* **Work request**:
Below are the records; pull every line that includes "Smith".

* **Provided records**:
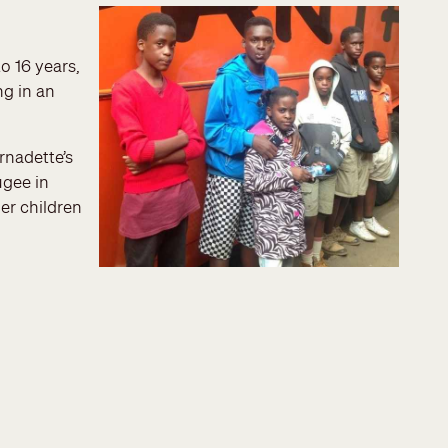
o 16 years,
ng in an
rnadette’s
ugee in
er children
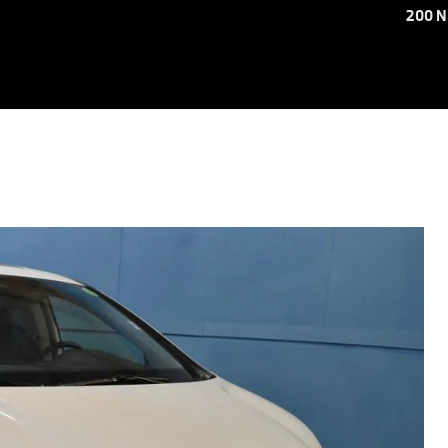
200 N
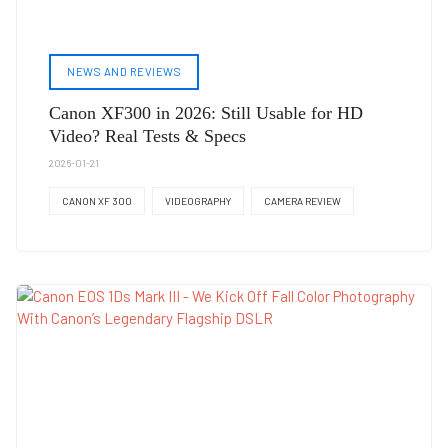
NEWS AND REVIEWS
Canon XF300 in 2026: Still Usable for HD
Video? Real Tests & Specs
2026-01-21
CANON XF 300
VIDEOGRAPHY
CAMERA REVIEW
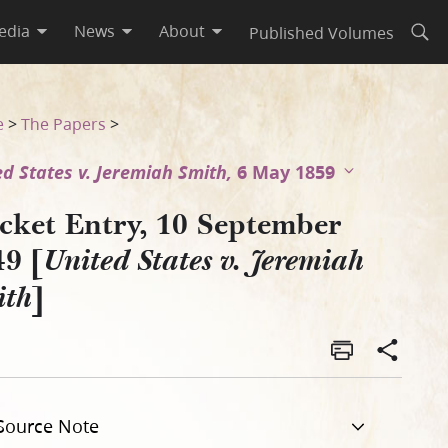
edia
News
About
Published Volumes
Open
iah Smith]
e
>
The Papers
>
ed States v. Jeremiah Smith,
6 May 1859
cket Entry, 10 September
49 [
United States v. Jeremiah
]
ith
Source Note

--

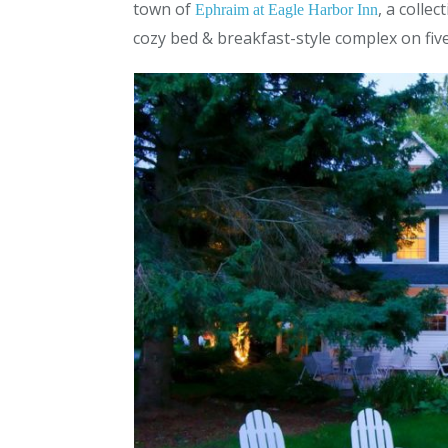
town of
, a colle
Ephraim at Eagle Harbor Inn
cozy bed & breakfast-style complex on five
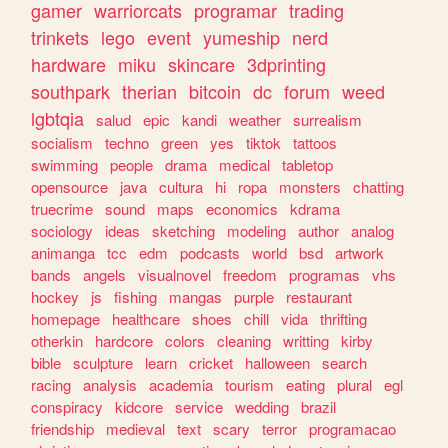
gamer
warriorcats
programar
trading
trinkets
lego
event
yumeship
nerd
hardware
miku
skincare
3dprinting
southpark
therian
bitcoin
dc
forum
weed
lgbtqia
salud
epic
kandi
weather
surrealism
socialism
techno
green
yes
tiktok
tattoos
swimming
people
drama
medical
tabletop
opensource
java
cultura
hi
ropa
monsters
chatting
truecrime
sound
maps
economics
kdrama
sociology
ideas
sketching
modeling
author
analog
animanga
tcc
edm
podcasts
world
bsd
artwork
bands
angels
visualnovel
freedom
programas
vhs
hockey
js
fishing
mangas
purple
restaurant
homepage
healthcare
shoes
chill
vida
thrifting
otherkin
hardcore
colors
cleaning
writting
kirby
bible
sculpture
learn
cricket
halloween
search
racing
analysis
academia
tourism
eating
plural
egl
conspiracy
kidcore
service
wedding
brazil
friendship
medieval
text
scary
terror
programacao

* **Answer to the exercise**:
iah Smith]
ed States v. Jeremiah Smith,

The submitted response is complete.